DOCUMENT TEXT.
EXCLUSIVE ART! A talk with Craig Yoe and IDW prez Greg Goldstein — and a FIRST LOOK at Kelley Jones’ portrait of Don Heck from the forthcoming Horror by Heck.
This is the fourth installment of our ongoing look at IDW’s archives series, including the Artist’s Editions and imprints like Yoe Books and the Library of American Comics.
Now, Craig Yoe and Kelley Jones happen to be two of our favorite people in comics. They’re both affable dudes who LOVE comics. I mean, they are as much fans as they are creators. Talking to them in person or through the magic of the Interwebs is great fun.
(In fact, we recently completed The KELLEY JONES Interviews — though I’m sure we’ll visit with Kelley again.)
Both gents, as it turns out, happen to be collaborating on Yoe Books’ Horror by Heck, a collection of scary stories featuring the art of the underappreciated Don Heck.
Here’s your first look at Kelley’s portrait of Heck, from the book. (Kelley’s also written the intro):
Of course the Heck book is just the latest volume in the successful Yoe/IDW partnership. Craig and I caught up to talk about it — and I talked with IDW’s Greg Goldstein about it, as well. Sit back and enjoy the two-part interview below, with plenty o’ rad artwork …
PART 1 : CRAIG YOE
Dan Greenfield: So how did the Yoe Books imprint come about at IDW?
Craig Yoe: Dan, the Secret Origin of Yoe Books is that this great guy Greg Goldstein and I were both selling our souls in the licensing field and enjoyed bantering between ourselves at industry parties—yet we never knew each other were comic-book nuts. When Greg saw my book Secret Identity: The Fetish Art of Superman’s Co-Creator Joe Shuster (Abrams) and I saw that he had got this high-falutin’ gig at IDW, the dirty dark secret was out. Greg contacted me with a batshit crazy idea to have me start a line with my creative partner and wife, Clizia Gussoni, of cool vintage comics collections for IDW—and away we went!
We’ve done and do many books with other terrific publishers but IDW is a perfect home for Yoe Books. Greg is big on classic comics and so is the esteemed Ted Adams and they enthusiastically give us unbelievable freedom and encouragement.
Dan: How many books have you published so far?
Craig: Well, depending on how you count them, with the Yoe Books/IDW line we’ve published and the volumes we’ve produced for other publishers, I think close to or over a hundred. We really need to get a life!
Dan: What’s still to come this year?
Craig: Dan, people will be astounded by the incredible Horror by Heck book coming up. Iron Man’s co-creator Don Heck has gotten an unearned bad rap in some circles. He was a strong, stylish master draftsman, a terrific storyteller. And wait until you see his 1950s horror comics artwork! For putting a scary story across, I’d match it with the work of any other horror comics artist, including the EC guys!

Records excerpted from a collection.
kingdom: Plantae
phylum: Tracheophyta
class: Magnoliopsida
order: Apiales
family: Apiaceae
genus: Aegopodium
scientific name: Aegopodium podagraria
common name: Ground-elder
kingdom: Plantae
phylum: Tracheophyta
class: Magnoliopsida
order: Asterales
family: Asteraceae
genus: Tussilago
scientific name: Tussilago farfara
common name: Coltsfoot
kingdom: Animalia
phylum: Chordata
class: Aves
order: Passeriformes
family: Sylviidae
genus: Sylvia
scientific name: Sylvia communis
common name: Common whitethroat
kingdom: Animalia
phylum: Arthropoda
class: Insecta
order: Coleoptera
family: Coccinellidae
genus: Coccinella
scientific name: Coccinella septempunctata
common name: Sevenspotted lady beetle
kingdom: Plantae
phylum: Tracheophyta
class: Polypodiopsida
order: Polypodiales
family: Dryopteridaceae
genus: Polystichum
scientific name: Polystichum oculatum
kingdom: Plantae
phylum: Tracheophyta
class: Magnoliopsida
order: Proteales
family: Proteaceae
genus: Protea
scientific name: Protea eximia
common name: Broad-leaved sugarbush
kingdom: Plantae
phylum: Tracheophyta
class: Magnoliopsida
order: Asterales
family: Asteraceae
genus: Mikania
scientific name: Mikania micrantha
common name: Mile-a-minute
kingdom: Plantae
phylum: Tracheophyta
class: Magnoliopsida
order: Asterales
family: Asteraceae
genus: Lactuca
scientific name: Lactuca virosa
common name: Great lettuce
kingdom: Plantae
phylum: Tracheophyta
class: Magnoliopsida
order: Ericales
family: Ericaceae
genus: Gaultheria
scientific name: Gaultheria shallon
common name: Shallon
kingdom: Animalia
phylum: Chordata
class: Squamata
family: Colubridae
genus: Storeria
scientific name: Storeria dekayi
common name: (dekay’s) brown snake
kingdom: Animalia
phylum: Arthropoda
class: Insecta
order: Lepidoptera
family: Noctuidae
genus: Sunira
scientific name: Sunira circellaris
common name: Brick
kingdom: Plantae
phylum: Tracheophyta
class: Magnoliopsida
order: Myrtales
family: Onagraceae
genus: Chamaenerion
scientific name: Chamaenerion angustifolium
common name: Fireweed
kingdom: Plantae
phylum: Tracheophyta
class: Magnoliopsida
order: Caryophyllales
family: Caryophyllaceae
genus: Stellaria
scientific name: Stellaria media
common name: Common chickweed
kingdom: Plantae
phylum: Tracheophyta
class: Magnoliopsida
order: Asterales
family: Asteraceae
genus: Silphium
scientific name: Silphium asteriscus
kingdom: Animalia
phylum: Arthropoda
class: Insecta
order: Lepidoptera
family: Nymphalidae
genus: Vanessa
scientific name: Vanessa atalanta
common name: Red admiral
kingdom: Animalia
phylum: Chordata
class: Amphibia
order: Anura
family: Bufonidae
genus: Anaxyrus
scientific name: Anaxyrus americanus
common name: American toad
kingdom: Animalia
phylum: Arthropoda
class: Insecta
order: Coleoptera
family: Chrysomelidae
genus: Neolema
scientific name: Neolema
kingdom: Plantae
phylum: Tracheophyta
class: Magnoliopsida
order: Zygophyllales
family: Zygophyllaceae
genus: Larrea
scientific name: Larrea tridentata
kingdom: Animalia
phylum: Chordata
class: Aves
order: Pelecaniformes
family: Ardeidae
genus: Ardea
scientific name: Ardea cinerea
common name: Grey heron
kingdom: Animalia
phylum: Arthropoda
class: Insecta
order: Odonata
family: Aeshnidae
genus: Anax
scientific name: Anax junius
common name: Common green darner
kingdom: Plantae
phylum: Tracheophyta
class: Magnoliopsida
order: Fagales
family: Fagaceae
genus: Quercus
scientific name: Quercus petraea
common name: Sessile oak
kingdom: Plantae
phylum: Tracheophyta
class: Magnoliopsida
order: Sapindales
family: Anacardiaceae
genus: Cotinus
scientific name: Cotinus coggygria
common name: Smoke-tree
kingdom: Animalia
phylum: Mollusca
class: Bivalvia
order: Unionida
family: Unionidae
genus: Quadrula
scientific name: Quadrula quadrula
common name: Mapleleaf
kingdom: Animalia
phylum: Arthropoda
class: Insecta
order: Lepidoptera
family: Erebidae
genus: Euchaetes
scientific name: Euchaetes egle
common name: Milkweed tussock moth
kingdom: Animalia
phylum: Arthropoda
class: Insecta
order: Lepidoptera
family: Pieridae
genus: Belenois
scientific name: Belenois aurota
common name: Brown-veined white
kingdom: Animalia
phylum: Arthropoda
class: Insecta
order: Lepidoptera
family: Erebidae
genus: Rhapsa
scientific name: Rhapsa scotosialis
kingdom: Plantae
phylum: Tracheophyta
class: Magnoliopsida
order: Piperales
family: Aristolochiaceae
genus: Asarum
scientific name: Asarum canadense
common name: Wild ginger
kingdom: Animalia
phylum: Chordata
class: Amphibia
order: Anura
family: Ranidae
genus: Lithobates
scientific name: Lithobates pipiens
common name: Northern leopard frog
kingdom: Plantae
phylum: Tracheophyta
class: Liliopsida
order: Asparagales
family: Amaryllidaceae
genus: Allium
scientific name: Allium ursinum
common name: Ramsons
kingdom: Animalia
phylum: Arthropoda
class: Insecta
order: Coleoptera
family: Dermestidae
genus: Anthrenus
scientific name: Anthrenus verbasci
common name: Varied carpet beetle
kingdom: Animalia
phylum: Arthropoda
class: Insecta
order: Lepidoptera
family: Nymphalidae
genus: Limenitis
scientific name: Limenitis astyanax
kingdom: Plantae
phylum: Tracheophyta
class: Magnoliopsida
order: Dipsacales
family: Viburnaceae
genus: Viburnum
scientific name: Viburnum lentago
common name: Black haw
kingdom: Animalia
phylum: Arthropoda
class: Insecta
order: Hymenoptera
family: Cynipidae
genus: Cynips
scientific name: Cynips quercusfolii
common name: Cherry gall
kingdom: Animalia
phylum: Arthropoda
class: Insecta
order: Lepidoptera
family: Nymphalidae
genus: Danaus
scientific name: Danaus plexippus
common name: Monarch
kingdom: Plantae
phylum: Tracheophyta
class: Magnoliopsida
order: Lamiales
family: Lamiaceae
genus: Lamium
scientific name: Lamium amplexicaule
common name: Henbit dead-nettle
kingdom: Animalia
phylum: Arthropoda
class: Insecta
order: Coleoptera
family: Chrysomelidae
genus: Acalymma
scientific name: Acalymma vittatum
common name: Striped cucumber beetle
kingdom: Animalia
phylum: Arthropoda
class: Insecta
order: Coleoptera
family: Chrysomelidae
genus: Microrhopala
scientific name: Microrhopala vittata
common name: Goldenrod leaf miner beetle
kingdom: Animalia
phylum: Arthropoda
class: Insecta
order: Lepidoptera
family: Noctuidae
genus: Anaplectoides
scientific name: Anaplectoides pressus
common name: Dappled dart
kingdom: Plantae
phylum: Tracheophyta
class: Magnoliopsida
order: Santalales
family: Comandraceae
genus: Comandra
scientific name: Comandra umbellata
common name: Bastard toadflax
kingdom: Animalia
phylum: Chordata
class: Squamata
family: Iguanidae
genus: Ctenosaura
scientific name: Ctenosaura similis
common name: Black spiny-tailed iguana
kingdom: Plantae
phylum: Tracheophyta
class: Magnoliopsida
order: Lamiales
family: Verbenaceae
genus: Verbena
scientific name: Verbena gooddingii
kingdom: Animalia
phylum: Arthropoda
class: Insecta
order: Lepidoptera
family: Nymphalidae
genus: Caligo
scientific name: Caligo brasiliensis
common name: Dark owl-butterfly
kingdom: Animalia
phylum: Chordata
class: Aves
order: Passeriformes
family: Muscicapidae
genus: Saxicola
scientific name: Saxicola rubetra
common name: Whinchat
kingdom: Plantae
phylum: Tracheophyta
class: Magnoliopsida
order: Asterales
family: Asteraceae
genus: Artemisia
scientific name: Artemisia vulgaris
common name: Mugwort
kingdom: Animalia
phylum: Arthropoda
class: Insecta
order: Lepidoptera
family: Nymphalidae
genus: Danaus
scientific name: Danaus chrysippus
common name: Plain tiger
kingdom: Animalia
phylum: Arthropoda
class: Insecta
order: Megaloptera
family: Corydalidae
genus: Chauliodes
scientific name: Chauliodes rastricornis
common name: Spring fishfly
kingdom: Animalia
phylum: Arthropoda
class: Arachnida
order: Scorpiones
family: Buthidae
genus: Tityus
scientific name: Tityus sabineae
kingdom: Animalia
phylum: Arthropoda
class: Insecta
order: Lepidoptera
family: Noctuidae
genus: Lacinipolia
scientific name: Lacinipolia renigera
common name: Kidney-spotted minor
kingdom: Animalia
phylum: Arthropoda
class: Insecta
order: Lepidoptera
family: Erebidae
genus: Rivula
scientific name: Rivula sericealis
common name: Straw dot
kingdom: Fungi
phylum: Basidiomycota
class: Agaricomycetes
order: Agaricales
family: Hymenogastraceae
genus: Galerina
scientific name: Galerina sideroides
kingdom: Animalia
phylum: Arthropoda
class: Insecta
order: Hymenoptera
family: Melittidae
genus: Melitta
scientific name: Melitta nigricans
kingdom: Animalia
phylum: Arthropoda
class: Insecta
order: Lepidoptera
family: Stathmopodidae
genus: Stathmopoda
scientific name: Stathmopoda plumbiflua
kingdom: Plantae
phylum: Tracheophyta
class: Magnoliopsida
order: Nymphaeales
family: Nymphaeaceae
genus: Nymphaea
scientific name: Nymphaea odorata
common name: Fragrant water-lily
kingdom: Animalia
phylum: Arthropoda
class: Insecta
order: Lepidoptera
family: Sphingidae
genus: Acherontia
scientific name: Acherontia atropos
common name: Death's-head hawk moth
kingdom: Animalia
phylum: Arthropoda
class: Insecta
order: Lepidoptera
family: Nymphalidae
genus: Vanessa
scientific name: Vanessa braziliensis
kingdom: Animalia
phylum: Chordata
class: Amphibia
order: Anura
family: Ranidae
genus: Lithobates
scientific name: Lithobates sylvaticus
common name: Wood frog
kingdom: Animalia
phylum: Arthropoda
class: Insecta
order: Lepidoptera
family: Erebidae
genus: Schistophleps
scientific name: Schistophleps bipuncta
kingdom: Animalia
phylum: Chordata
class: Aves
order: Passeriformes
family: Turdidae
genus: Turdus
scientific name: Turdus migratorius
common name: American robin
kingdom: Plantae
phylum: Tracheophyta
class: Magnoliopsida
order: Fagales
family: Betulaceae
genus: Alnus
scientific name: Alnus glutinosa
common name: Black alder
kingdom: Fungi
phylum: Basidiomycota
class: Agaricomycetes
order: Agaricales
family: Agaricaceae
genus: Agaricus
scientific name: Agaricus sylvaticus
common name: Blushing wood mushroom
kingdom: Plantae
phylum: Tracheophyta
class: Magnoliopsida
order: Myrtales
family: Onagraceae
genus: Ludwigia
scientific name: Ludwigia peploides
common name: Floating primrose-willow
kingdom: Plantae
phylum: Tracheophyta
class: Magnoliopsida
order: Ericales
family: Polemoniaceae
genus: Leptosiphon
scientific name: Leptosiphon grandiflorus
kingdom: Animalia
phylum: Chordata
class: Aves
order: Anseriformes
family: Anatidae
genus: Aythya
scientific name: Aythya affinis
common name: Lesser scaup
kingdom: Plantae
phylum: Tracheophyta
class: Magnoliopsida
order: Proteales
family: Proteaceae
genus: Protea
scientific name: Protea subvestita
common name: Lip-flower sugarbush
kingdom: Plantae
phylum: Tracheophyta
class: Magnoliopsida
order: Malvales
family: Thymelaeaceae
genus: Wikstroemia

WORK INSTRUCTIONS. Name every real person mentioned by name in the interview about Yoe Books at IDW, leaving out fictional characters.

FULL OUTPUT.
- Craig Yoe
- Greg Goldstein
- Kelley Jones
- Don Heck
- Dan Greenfield
- Joe Shuster
- Clizia Gussoni
- Ted Adams